Segment Start: Dataset extract
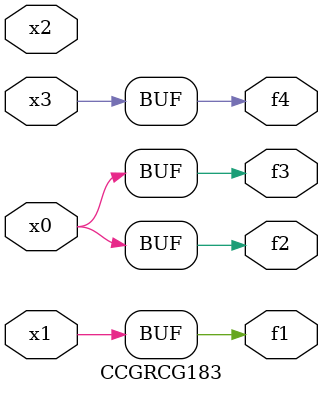
<source format=v>
module CCGRCG183(
	input x0, x1, x2, x3,
	output f1, f2, f3, f4
);
	assign f1 = x1;
	assign f2 = x0;
	assign f3 = x0;
	assign f4 = x3;
endmodule

</source>
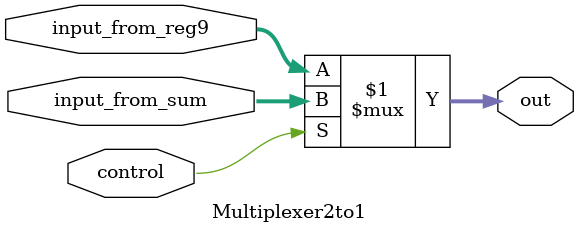
<source format=v>
module Multiplexer2to1 (
    input wire [7:0] input_from_sum,
    input wire [7:0] input_from_reg9,
    input wire control,
    output wire [7:0] out
);

assign out = (control) ? input_from_sum : input_from_reg9;

endmodule

</source>
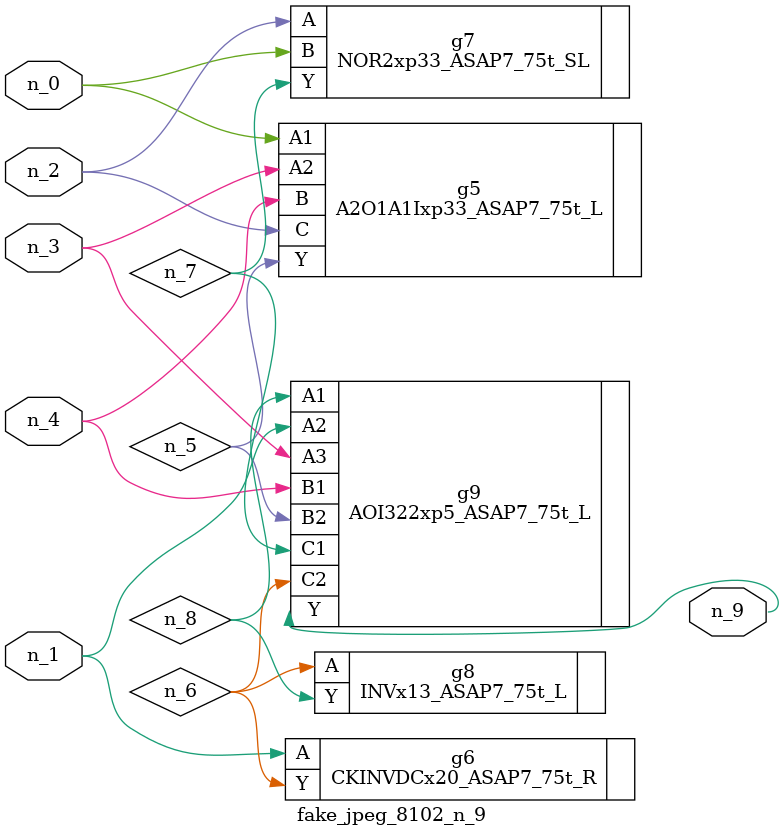
<source format=v>
module fake_jpeg_8102_n_9 (n_3, n_2, n_1, n_0, n_4, n_9);

input n_3;
input n_2;
input n_1;
input n_0;
input n_4;

output n_9;

wire n_8;
wire n_6;
wire n_5;
wire n_7;

A2O1A1Ixp33_ASAP7_75t_L g5 ( 
.A1(n_0),
.A2(n_3),
.B(n_4),
.C(n_2),
.Y(n_5)
);

CKINVDCx20_ASAP7_75t_R g6 ( 
.A(n_1),
.Y(n_6)
);

NOR2xp33_ASAP7_75t_SL g7 ( 
.A(n_2),
.B(n_0),
.Y(n_7)
);

INVx13_ASAP7_75t_L g8 ( 
.A(n_6),
.Y(n_8)
);

AOI322xp5_ASAP7_75t_L g9 ( 
.A1(n_8),
.A2(n_1),
.A3(n_3),
.B1(n_4),
.B2(n_5),
.C1(n_7),
.C2(n_6),
.Y(n_9)
);


endmodule
</source>
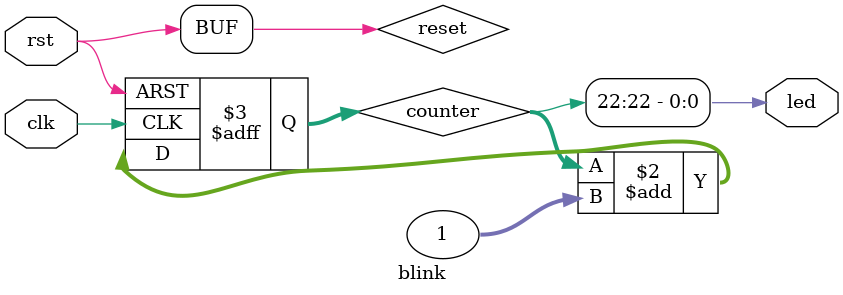
<source format=v>
module blink #(
    parameter integer USE_RESET = 1
) (
    input  clk,
    input  rst,
    output led
);
    reg [31:0] counter;
    assign led = counter[22];
    wire reset = USE_RESET ? rst : 1'b0;

    always @(posedge clk or posedge reset) begin
        if (reset) begin
            counter <= 32'b0;
        end else begin
            counter <= counter + 1;
        end
    end
endmodule

</source>
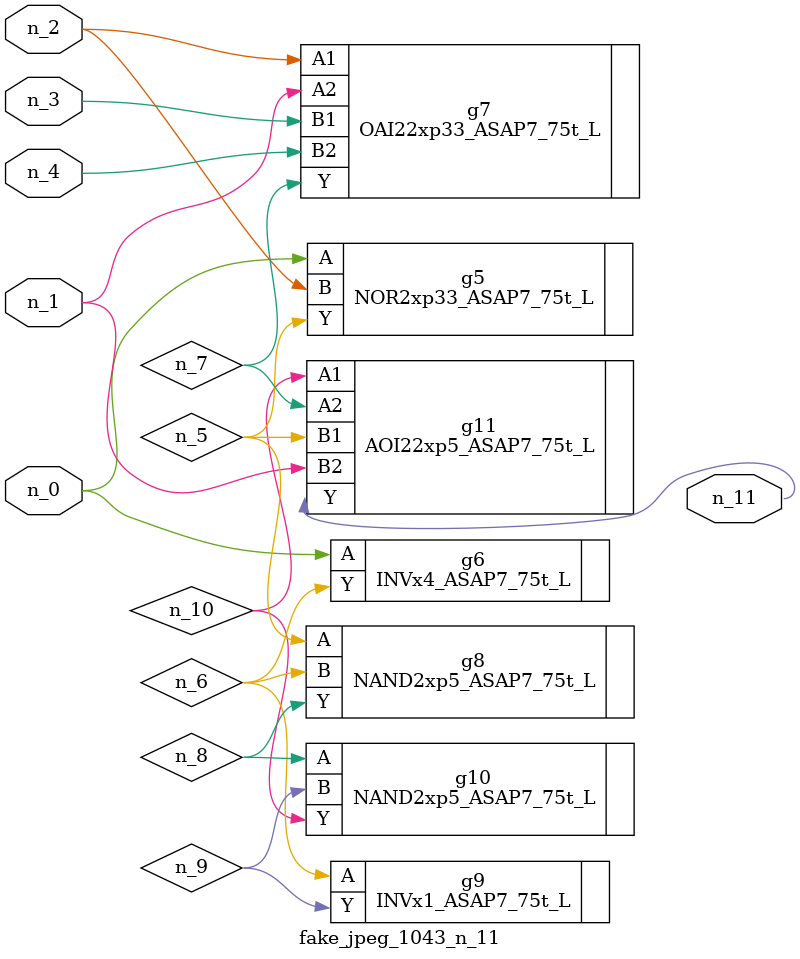
<source format=v>
module fake_jpeg_1043_n_11 (n_3, n_2, n_1, n_0, n_4, n_11);

input n_3;
input n_2;
input n_1;
input n_0;
input n_4;

output n_11;

wire n_10;
wire n_8;
wire n_9;
wire n_6;
wire n_5;
wire n_7;

NOR2xp33_ASAP7_75t_L g5 ( 
.A(n_0),
.B(n_2),
.Y(n_5)
);

INVx4_ASAP7_75t_L g6 ( 
.A(n_0),
.Y(n_6)
);

OAI22xp33_ASAP7_75t_L g7 ( 
.A1(n_2),
.A2(n_1),
.B1(n_3),
.B2(n_4),
.Y(n_7)
);

NAND2xp5_ASAP7_75t_L g8 ( 
.A(n_5),
.B(n_6),
.Y(n_8)
);

NAND2xp5_ASAP7_75t_L g10 ( 
.A(n_8),
.B(n_9),
.Y(n_10)
);

INVx1_ASAP7_75t_L g9 ( 
.A(n_6),
.Y(n_9)
);

AOI22xp5_ASAP7_75t_L g11 ( 
.A1(n_10),
.A2(n_7),
.B1(n_5),
.B2(n_1),
.Y(n_11)
);


endmodule
</source>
Segment End: Dataset extract
**Your instructions:** From the first line to the last, repeat the records exactly. Leave out the pictures.

**Task answer:**
<source format=v>
module CCGRCG183(
	input x0, x1, x2, x3,
	output f1, f2, f3, f4
);
	assign f1 = x1;
	assign f2 = x0;
	assign f3 = x0;
	assign f4 = x3;
endmodule

</source>
<source format=v>
module Multiplexer2to1 (
    input wire [7:0] input_from_sum,
    input wire [7:0] input_from_reg9,
    input wire control,
    output wire [7:0] out
);

assign out = (control) ? input_from_sum : input_from_reg9;

endmodule

</source>
<source format=v>
module fake_jpeg_8102_n_9 (n_3, n_2, n_1, n_0, n_4, n_9);

input n_3;
input n_2;
input n_1;
input n_0;
input n_4;

output n_9;

wire n_8;
wire n_6;
wire n_5;
wire n_7;

A2O1A1Ixp33_ASAP7_75t_L g5 ( 
.A1(n_0),
.A2(n_3),
.B(n_4),
.C(n_2),
.Y(n_5)
);

CKINVDCx20_ASAP7_75t_R g6 ( 
.A(n_1),
.Y(n_6)
);

NOR2xp33_ASAP7_75t_SL g7 ( 
.A(n_2),
.B(n_0),
.Y(n_7)
);

INVx13_ASAP7_75t_L g8 ( 
.A(n_6),
.Y(n_8)
);

AOI322xp5_ASAP7_75t_L g9 ( 
.A1(n_8),
.A2(n_1),
.A3(n_3),
.B1(n_4),
.B2(n_5),
.C1(n_7),
.C2(n_6),
.Y(n_9)
);


endmodule
</source>
<source format=v>
module blink #(
    parameter integer USE_RESET = 1
) (
    input  clk,
    input  rst,
    output led
);
    reg [31:0] counter;
    assign led = counter[22];
    wire reset = USE_RESET ? rst : 1'b0;

    always @(posedge clk or posedge reset) begin
        if (reset) begin
            counter <= 32'b0;
        end else begin
            counter <= counter + 1;
        end
    end
endmodule

</source>
<source format=v>
module fake_jpeg_1043_n_11 (n_3, n_2, n_1, n_0, n_4, n_11);

input n_3;
input n_2;
input n_1;
input n_0;
input n_4;

output n_11;

wire n_10;
wire n_8;
wire n_9;
wire n_6;
wire n_5;
wire n_7;

NOR2xp33_ASAP7_75t_L g5 ( 
.A(n_0),
.B(n_2),
.Y(n_5)
);

INVx4_ASAP7_75t_L g6 ( 
.A(n_0),
.Y(n_6)
);

OAI22xp33_ASAP7_75t_L g7 ( 
.A1(n_2),
.A2(n_1),
.B1(n_3),
.B2(n_4),
.Y(n_7)
);

NAND2xp5_ASAP7_75t_L g8 ( 
.A(n_5),
.B(n_6),
.Y(n_8)
);

NAND2xp5_ASAP7_75t_L g10 ( 
.A(n_8),
.B(n_9),
.Y(n_10)
);

INVx1_ASAP7_75t_L g9 ( 
.A(n_6),
.Y(n_9)
);

AOI22xp5_ASAP7_75t_L g11 ( 
.A1(n_10),
.A2(n_7),
.B1(n_5),
.B2(n_1),
.Y(n_11)
);


endmodule
</source>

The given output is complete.